§ Data for review

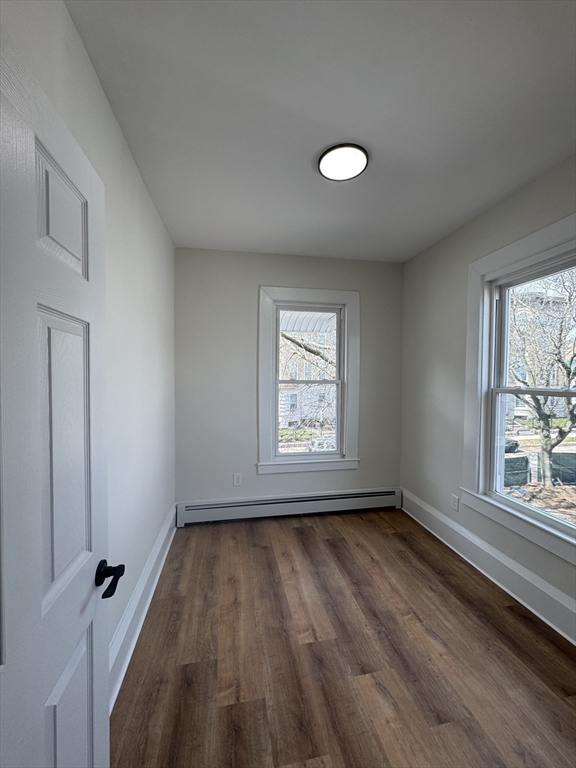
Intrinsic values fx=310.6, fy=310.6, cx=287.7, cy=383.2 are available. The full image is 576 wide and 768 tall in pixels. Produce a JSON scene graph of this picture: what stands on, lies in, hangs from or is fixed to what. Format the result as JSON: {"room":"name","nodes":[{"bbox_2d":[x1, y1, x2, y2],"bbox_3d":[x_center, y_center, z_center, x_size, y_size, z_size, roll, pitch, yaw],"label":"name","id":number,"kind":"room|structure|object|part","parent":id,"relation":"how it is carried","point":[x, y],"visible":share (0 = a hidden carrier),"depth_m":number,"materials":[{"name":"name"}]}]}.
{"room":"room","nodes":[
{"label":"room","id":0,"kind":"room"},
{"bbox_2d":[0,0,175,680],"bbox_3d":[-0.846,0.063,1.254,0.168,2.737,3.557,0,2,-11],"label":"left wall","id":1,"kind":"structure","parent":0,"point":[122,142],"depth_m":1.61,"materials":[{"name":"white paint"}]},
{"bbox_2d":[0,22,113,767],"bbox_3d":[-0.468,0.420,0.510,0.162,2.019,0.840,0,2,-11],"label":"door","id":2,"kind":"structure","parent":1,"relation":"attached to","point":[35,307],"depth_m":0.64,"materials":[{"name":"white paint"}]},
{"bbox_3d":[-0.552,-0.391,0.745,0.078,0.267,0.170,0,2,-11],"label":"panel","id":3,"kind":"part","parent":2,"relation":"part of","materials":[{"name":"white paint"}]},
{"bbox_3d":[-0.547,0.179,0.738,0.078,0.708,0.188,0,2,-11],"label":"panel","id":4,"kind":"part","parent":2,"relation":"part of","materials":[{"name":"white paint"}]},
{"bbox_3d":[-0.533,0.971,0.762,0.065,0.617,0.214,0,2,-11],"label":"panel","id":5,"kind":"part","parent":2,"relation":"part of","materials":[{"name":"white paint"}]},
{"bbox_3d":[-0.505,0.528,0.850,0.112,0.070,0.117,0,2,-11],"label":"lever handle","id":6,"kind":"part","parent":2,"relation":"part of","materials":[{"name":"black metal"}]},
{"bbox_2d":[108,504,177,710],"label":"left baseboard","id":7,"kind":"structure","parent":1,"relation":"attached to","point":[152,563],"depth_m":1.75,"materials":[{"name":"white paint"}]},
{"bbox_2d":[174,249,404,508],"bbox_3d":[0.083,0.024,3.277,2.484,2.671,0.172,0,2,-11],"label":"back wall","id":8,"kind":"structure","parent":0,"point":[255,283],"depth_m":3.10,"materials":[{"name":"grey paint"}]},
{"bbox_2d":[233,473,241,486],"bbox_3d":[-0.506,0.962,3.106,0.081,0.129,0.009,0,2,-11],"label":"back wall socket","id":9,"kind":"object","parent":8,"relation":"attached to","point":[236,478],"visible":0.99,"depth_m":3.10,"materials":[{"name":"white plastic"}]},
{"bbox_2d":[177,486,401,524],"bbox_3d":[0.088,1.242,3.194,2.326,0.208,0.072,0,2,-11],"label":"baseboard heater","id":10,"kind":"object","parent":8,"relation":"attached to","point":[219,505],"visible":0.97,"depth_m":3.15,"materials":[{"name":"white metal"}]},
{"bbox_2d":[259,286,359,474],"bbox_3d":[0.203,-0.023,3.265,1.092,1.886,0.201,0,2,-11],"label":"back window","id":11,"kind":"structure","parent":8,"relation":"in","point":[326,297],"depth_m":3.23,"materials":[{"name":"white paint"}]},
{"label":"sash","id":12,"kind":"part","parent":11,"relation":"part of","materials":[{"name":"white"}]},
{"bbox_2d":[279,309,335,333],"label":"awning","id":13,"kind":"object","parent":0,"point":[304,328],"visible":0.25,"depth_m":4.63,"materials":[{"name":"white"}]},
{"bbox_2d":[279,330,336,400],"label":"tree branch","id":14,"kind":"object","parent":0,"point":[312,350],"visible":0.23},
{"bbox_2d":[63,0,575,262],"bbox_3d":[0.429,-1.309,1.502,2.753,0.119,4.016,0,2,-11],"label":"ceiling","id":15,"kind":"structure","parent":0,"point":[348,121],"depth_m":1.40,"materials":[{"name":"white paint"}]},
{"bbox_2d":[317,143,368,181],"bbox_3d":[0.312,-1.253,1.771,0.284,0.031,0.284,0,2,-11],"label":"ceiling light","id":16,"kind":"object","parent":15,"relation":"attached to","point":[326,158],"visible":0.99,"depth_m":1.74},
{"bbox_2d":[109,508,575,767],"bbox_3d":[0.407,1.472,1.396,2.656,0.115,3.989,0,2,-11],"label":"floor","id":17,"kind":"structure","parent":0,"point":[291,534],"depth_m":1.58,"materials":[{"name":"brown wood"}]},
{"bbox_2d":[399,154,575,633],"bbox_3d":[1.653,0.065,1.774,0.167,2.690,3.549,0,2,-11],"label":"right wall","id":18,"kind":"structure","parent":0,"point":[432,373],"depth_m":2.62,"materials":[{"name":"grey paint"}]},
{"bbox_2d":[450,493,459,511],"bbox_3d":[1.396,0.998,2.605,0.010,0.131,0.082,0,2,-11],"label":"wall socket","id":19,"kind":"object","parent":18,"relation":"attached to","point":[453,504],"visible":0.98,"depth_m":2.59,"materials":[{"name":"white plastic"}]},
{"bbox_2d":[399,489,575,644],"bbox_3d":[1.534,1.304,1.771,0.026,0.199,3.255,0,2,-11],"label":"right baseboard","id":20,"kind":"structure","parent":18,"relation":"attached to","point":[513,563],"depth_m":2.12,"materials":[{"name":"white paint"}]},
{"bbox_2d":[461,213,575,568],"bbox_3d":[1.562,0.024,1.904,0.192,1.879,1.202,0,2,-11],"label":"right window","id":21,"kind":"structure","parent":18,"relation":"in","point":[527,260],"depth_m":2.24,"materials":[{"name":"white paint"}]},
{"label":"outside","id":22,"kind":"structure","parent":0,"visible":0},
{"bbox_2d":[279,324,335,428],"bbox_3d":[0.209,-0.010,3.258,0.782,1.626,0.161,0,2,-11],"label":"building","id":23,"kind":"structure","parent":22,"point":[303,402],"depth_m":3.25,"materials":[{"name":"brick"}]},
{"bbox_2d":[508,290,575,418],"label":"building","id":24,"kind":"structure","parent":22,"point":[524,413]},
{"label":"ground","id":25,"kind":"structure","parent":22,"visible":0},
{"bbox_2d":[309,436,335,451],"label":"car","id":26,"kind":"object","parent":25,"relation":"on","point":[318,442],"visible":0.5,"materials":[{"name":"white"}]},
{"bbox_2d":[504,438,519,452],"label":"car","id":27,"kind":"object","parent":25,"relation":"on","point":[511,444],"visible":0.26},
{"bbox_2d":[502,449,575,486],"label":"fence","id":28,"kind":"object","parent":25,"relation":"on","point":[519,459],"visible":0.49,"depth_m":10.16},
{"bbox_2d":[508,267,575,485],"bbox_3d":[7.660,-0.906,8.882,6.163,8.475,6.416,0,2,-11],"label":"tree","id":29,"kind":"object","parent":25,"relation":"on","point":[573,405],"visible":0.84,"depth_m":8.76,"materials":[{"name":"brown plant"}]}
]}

...

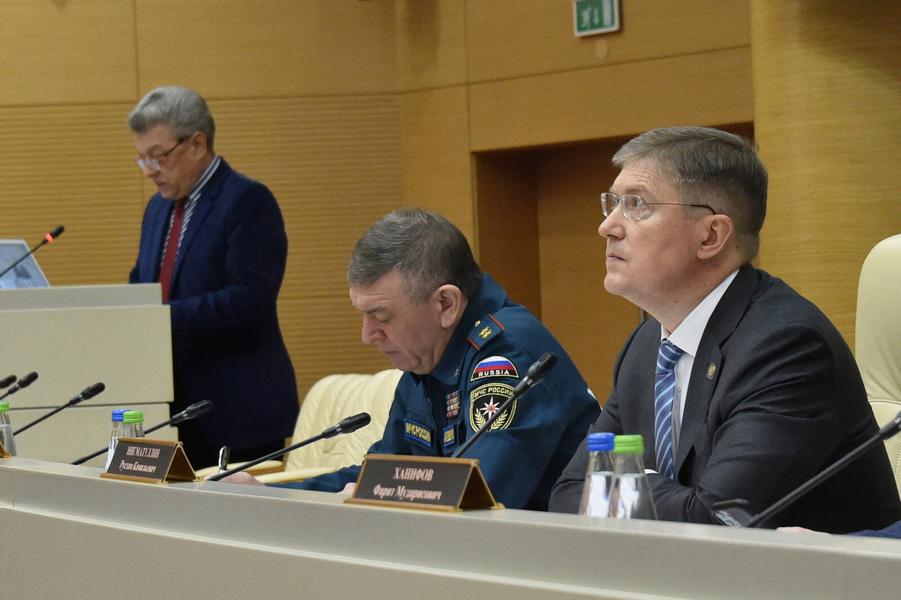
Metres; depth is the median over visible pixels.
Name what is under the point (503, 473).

§ What to do
Everything above from the line containing "Metres; depth is" through the line containing "Name what is under the point (503, 473)." must be copied exactly. Nothing outside that range belongs in the answer.

§ Written solution
Metres; depth is the median over visible pixels.
Name what is under the point (503, 473).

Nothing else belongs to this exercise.